Carlyle’s third-quarter earnings jumped as the value of investments in some of the firm’s US and Asia buyout funds posted strong appreciation, but the amount of cash that could be distributed to shareholders fell.

The Washington-based firm said net income rose to $295.5m, or 82 cents a share, from $92.2m, or 55 cents a share, a year earlier.

The value of Carlyle’s private equity portfolio climbed by 5% in the period, underperforming a 8.5% gain by the S&P 500. But the firm showed it bounced back from the coronavirus-prompted market turmoil of the first quarter, posting net accrued performance revenues of about $2bn, up from $1.7bn at the end of 2019.

Distributable earnings, or cash that could be given back to shareholders, fell to $151.8m, or 40 cents a share, from $160.7m, or 41 cents a share, a year earlier.

Carlyle’s fee-related earnings came in at $118.7m, up from $108.8m a year earlier. Aiding that has been the growth of the firm’s credit platform, where fee-related earnings have nearly doubled year-to-date over the same period last year.

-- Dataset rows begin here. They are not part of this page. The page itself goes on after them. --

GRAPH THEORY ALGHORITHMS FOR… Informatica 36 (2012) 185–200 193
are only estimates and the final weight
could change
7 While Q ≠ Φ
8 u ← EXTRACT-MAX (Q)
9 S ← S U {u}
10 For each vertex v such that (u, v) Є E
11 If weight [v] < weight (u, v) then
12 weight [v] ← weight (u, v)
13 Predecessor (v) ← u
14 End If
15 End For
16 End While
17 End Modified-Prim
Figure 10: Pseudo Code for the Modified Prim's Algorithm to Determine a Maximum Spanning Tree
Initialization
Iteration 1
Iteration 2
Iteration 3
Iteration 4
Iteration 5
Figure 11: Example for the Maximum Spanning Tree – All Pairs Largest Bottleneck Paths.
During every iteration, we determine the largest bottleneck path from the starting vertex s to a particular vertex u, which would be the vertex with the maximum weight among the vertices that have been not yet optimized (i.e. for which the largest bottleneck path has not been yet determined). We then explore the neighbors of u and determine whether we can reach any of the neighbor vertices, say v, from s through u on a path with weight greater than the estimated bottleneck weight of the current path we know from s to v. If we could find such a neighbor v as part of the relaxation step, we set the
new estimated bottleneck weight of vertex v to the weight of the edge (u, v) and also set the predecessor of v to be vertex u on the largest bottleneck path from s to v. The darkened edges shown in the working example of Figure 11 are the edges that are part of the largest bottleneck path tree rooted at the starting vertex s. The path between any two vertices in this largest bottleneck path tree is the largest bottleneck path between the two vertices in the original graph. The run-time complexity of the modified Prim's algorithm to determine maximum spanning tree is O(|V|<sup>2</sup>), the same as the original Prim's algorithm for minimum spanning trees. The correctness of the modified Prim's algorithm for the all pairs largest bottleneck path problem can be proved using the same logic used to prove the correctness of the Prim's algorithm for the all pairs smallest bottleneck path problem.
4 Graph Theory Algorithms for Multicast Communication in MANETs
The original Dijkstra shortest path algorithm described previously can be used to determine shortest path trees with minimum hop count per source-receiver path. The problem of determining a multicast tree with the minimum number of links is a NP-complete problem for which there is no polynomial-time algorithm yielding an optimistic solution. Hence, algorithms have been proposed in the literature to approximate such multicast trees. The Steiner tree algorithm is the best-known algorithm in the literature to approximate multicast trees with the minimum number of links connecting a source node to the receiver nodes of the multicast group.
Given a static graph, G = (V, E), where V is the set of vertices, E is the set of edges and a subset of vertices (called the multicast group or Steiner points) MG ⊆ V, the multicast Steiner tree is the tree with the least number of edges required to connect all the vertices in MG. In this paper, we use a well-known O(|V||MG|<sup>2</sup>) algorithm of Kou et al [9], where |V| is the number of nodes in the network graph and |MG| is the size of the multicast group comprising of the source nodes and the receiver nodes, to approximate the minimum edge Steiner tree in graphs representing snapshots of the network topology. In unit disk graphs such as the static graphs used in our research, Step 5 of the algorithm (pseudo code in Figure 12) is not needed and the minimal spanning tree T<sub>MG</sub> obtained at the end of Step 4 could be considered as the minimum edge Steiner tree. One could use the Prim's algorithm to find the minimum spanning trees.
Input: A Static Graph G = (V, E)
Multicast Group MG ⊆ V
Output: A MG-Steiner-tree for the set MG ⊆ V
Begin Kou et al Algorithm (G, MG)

The firm’s assets under management were about $230bn as of the end of the third quarter, a 4% increase from the prior quarter and a 2% increase year-to-date. Despite the pandemic, Carlyle said it raised about $18bn during the first three quarters of 2020, compared with $16bn in the same period last year. None of the firm’s biggest funds were in the market during that period.

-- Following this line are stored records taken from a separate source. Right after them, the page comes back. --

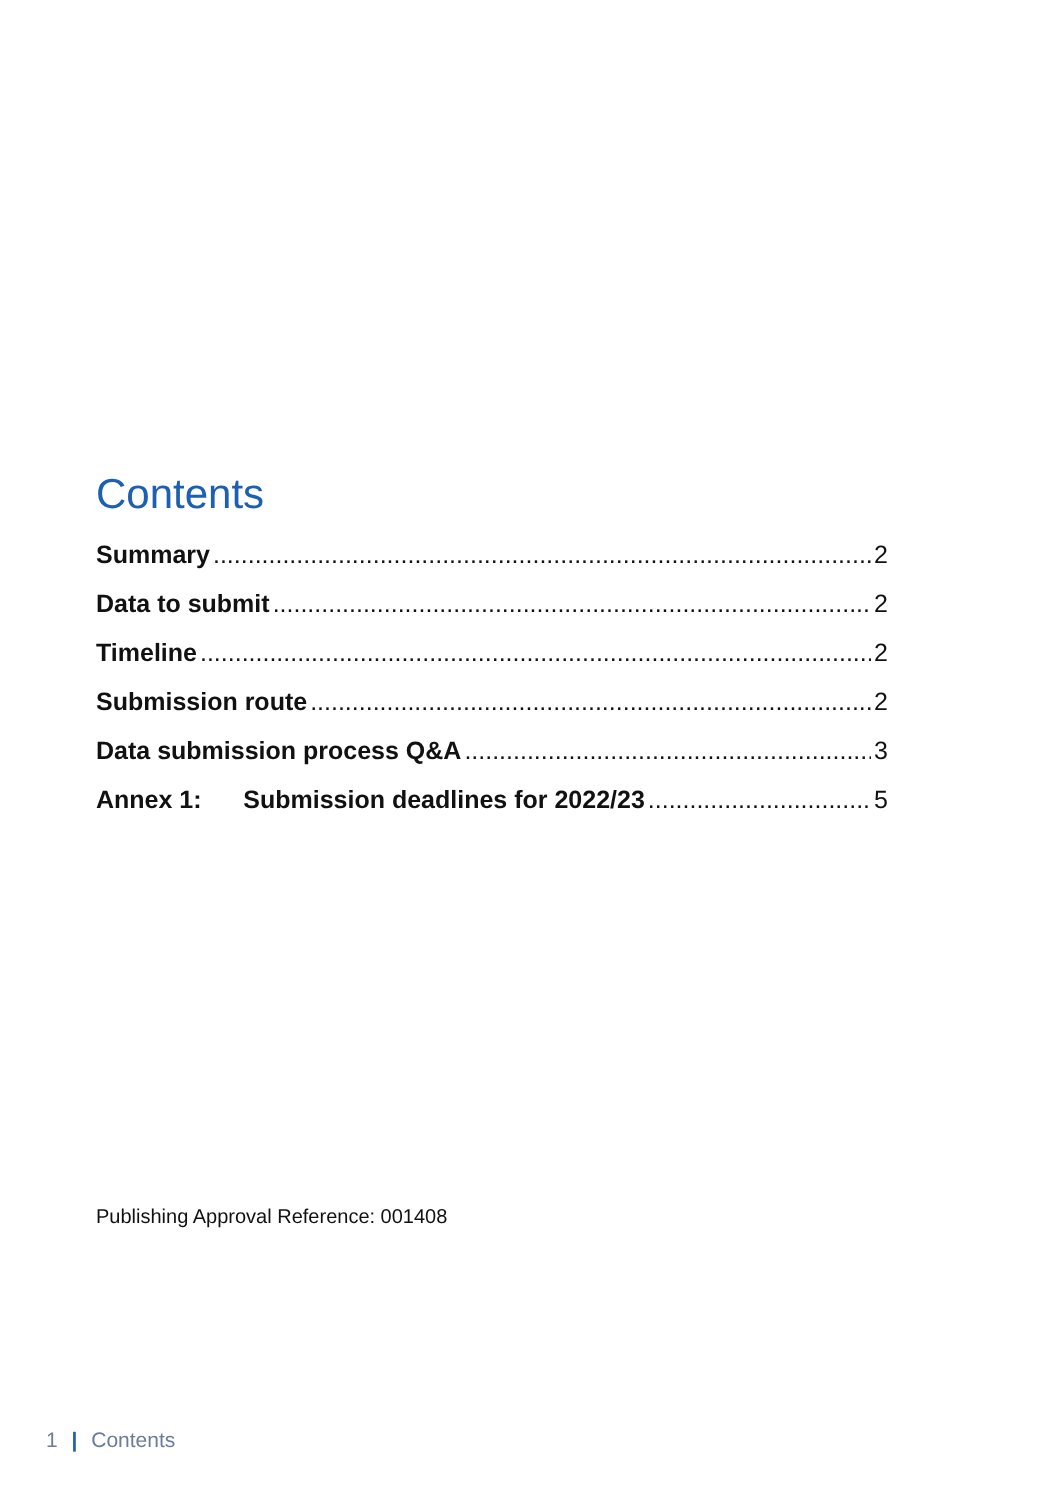Contents
Summary 2
Data to submit 2
Timeline 2
Submission route 2
Data submission process Q&A 3
Annex 1: Submission deadlines for 2022/23 5
Publishing Approval Reference: 001408
1 | Contents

Carlyle invested $3.7bn during the quarter. The firm was particularly active in Asia, closing or unveiling $1.5bn worth of deals in the region. In the US, it focused on fast-growing tech and healthcare companies, some of which could get a boost from the pandemic, including disinfectant-sprayer-maker Victory Innovations, digital healthcare provider Grand Rounds and health-research network TriNetx.